As noted above, in connection with an additional Third Closing, in addition to the issuance and sale of the Debenture, the Company also issued to GCP a five year Warrant to purchase 2,083,333 shares of Common Stock (the “Warrant Shares”) at an exercise price of $0.09 per share (the “Exercise Price”).  The Warrant may be exercised on a cashless basis if there is no effective registration statement registering the Warrant Shares. The Exercise Price is adjustable for certain events, such as distribution of stock dividends, stock splits, rights offerings, mergers or sales of assets.

 

The Warrant provides that the Warrant may be purchased at the option of the Company only in connection with a change of control of the Company that is an all cash transaction.  The purchase price upon such change of control will be 30% of the then effective Exercise Price multiplied by the number of Warrant Shares.

 

 
 

 

 

The issuance of the Debenture and the Warrant (the “Securities”) were not registered under the Securities Act of 1933, as amended (the “Securities Act”) and such issuance qualified for exemption under Section 4(2) of the Securities Act and Regulation D promulgated thereunder and in reliance on similar exemptions under applicable state laws.
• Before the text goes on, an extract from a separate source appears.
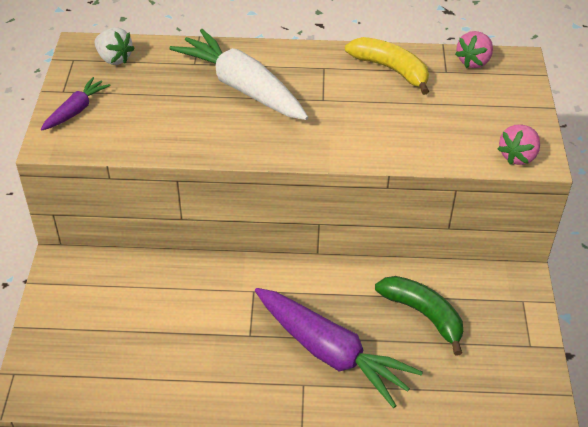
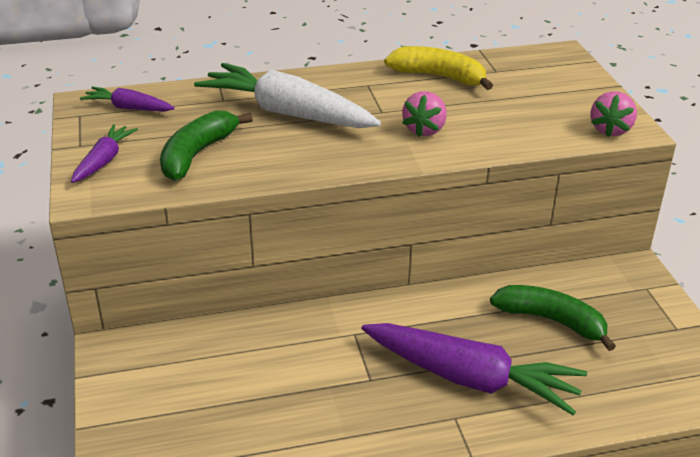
camera: 15 degrees left, 10 degrees down
(114, 59) = (128, 108): white strawberry -> purple carrot
(151, 117) = (197, 154): none -> green banana
(473, 61) = (519, 59): pink strawberry -> pink strawberry (424, 130)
GCP was an accredited investor (as defined by Rule 501 under the Act) at the time of the transaction.

 

The foregoing description of the transactions contemplated by the Debenture and the Warrant is not complete and is qualified in its entirety by reference to the full text of the Debenture, a copy of which is filed with this Current Report as Exhibit 10.1, and the Warrant, a copy of which is filed with this Current Report as Exhibit 4.1, all of which are incorporated by reference herein.

 

Item 2.03.     Creation of a Direct Financial Obligation or an Obligation under an Off-Balance Sheet Arrangement of a Registrant.

 

The information provided in Item 1.01 of this Current Report on Form 8-K is hereby incorporated by reference into this Item 2.03.

 

Item 3.02.     Unregistered Sales of Equity Securities.

 

The information provided in Item 1.01 of this Current Report on Form 8-K is hereby incorporated by reference into this Item 3.02.

 

Item 9.01     Financial Statements and Exhibits.

 

(d) Exhibits

 

Number

Exhibit

   

4.1

Common Stock Purchase Warrant, dated July 15, 2014, issued by the Company to GCP IV LLC.

   

10.1

5% Senior Secured Convertible Debenture, dated July 15, 2014, issued by the Company to GCP IV LLC.

 

 
 

 

 

SIGNATURES

 

Pursuant to the requirements of the Securities Exchange Act of 1934, the Registrant has duly caused this report to be signed on its behalf by the undersigned hereunto duly authorized.

 

 

 

Dated: July 16, 2014       

 

PLC SYSTEMS INC.          

 

 

 

 

 

 

By:

/s/ Gregory W. Mann

 

 

 

Gregory W. Mann

Chief Financial Officer 

 

 

 
 

 

 

EXHIBIT INDEX

 

Number

Exhibit

4.1

Common Stock Purchase Warrant, dated July 15, 2014, issued by the Company to GCP IV LLC.

10.1

5% Senior Secured Convertible Debenture, dated July 15, 2014, issued by the Company to GCP IV LLC.